● ACTIONS TO TAKE
1 - Answer these questions about the transformer excerpt, marking each answer with its letter:
(a) What does the excerpt say a Variac is more like?
(b) According to the excerpt, what could happen to a 60Hz transformer run on 50Hz, and why?
(c) Which two input voltages are given for transformers with 2 separate primary windings?
2 - In the transformer excerpt, take the part that opens with the words containing "Some transformers have" and closes with "used on 50Hz.", and write it out with "input windings" swapped for "input taps".
3 - Translate this sentence from the transformer excerpt into Spanish: "Most (but not all !) mains transformers can run on 50Hz and 60Hz."

● EXCERPT
ONLY the so-called ‘autotransformers‘ and ‘variacs are NOT galvanically separated. These are rare and aren’t used in audio equipment.
The autotransformer is more like a a primary winding with several ‘taps’ and can also have higher output voltages than the input voltage.
A Variac is more like a VERY large and powerful attenuator (potmeter) that can control the output voltage nearly stepless.
This is NOT similar to a dimmer which works on an entirely different principle.
Some transformers have 2 separate primary windings so they can be fed with either 115V or 230V for instance.
Transformers are NEVER wide range in that they can handle input voltage that deviate more than 20% but can have a few (selectable) input windings. This way one can select voltages like 300-240-220-150-115-110 Volts or just 2 of them.
Most (but not all !) mains transformers can run on 50Hz and 60Hz.
All transformers that can handle 50Hz can also handle 60Hz but NOT all 60Hz trafos can be used on 50Hz.
In case of the latter the transformer could get VERY hot due to magnetic saturation of the core.
When a power supply has ‘wide range’ or 100-240VAC markings on it, that powersupply does NOT have a 50/60Hz mains transformer inside but is a Swichted Mode Power Supply (see explanation further below).


2: NON-regulated DC power supply

Another type is the linear DC voltage out powersupply, which can be nonregulated or regulated.

● PROVIDED DATA
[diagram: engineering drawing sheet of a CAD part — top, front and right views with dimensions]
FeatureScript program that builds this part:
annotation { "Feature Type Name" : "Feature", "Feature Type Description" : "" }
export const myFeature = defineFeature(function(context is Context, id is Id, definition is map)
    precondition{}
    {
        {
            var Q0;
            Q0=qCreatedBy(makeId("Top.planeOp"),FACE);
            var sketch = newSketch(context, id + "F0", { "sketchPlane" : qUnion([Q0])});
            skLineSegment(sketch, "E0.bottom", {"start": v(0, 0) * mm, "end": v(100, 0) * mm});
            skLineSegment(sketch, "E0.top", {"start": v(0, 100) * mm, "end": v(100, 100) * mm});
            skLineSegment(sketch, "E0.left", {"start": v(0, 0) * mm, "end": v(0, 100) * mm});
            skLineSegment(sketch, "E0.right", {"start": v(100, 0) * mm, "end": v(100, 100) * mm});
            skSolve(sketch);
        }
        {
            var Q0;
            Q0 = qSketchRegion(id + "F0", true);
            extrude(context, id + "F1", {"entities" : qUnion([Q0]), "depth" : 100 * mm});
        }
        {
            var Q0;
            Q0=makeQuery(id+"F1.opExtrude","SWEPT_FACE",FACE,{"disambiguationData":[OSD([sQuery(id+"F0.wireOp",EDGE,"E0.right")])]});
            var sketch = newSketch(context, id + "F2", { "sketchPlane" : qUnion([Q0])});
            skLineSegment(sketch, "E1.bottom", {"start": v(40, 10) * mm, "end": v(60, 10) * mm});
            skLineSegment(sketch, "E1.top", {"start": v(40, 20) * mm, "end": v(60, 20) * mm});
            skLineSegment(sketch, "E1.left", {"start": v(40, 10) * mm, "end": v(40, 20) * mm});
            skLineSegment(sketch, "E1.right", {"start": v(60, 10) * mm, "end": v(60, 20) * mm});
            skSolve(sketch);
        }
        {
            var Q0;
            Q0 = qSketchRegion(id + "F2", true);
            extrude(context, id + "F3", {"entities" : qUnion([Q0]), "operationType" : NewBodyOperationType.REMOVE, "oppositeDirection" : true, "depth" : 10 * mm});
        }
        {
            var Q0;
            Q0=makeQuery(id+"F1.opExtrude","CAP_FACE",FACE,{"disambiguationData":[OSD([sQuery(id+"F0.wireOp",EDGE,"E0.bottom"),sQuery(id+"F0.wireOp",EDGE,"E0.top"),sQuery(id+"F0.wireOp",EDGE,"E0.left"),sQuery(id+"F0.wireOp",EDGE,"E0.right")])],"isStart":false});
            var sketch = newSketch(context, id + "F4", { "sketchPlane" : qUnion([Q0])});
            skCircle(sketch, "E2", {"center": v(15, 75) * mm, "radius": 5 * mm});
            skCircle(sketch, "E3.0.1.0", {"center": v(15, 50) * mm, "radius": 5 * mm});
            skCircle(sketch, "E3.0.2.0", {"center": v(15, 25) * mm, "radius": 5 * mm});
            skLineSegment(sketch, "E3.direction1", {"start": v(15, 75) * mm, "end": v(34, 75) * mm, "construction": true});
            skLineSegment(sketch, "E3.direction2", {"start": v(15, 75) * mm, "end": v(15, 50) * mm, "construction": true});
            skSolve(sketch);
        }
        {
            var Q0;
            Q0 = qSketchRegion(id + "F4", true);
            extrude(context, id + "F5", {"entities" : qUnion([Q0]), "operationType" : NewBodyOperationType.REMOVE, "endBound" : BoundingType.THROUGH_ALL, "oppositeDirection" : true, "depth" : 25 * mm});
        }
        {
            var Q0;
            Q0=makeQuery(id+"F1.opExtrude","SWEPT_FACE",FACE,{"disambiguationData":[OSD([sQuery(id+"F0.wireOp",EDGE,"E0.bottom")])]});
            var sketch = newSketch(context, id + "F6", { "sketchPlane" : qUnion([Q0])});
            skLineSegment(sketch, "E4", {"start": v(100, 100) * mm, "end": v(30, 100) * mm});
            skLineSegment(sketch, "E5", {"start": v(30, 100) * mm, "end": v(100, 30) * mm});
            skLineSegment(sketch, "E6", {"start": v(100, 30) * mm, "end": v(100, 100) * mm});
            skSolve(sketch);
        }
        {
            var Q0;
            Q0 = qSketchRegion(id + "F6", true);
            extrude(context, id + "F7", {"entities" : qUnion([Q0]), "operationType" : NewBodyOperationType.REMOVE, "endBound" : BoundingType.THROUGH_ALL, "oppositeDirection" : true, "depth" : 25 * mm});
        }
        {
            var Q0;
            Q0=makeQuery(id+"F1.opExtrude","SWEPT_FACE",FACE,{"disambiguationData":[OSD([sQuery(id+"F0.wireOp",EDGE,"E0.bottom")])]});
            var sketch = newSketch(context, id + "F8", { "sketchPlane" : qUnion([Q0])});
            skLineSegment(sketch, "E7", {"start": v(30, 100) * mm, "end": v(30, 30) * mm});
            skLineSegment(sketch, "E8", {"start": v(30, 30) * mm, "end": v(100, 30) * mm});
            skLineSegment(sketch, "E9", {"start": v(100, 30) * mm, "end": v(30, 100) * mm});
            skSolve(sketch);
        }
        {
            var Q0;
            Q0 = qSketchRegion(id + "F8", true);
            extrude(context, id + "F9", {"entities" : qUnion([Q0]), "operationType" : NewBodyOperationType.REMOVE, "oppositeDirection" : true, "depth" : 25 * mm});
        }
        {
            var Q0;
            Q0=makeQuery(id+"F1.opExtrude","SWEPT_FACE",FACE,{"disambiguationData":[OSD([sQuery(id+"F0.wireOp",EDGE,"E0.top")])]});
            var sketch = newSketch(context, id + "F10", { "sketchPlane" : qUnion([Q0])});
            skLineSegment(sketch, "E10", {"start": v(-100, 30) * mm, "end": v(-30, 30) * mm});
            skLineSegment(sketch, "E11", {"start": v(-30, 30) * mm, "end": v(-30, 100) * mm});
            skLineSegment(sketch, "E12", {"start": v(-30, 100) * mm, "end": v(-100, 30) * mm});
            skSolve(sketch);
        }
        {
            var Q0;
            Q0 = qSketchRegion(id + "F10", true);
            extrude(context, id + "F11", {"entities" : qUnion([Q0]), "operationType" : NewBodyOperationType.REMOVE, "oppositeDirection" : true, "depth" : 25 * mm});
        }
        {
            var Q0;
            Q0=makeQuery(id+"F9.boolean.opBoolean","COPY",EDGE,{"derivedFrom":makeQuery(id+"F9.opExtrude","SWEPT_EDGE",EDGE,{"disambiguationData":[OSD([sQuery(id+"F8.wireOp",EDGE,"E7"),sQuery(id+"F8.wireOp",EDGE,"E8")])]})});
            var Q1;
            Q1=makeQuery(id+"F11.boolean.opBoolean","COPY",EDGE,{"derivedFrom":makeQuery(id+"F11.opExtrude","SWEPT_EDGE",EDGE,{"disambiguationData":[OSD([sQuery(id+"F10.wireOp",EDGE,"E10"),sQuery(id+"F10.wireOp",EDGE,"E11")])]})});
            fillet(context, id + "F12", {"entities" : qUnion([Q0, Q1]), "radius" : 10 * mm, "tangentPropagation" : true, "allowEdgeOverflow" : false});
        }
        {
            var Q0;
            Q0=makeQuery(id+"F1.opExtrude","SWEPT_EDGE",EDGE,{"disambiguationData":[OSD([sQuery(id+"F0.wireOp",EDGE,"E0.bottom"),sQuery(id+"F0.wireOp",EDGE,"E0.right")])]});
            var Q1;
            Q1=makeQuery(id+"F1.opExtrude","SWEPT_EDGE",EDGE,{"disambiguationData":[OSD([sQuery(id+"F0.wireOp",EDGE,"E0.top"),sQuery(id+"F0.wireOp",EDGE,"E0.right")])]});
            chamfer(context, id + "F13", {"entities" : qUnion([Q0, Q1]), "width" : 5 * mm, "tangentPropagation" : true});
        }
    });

● RESULTS OF THE EXERCISE
1 -
(a) A very large and powerful attenuator (potmeter) that can control the output voltage nearly stepless.
(b) It could get very hot due to magnetic saturation of the core.
(c) 115V or 230V.

2 -
Some transformers have 2 separate primary windings so they can be fed with either 115V or 230V for instance.
Transformers are NEVER wide range in that they can handle input voltage that deviate more than 20% but can have a few (selectable) input taps. This way one can select voltages like 300-240-220-150-115-110 Volts or just 2 of them.
Most (but not all !) mains transformers can run on 50Hz and 60Hz.
All transformers that can handle 50Hz can also handle 60Hz but NOT all 60Hz trafos can be used on 50Hz.

3 - La mayoría de los transformadores de red (¡pero no todos!) pueden funcionar a 50 Hz y a 60 Hz.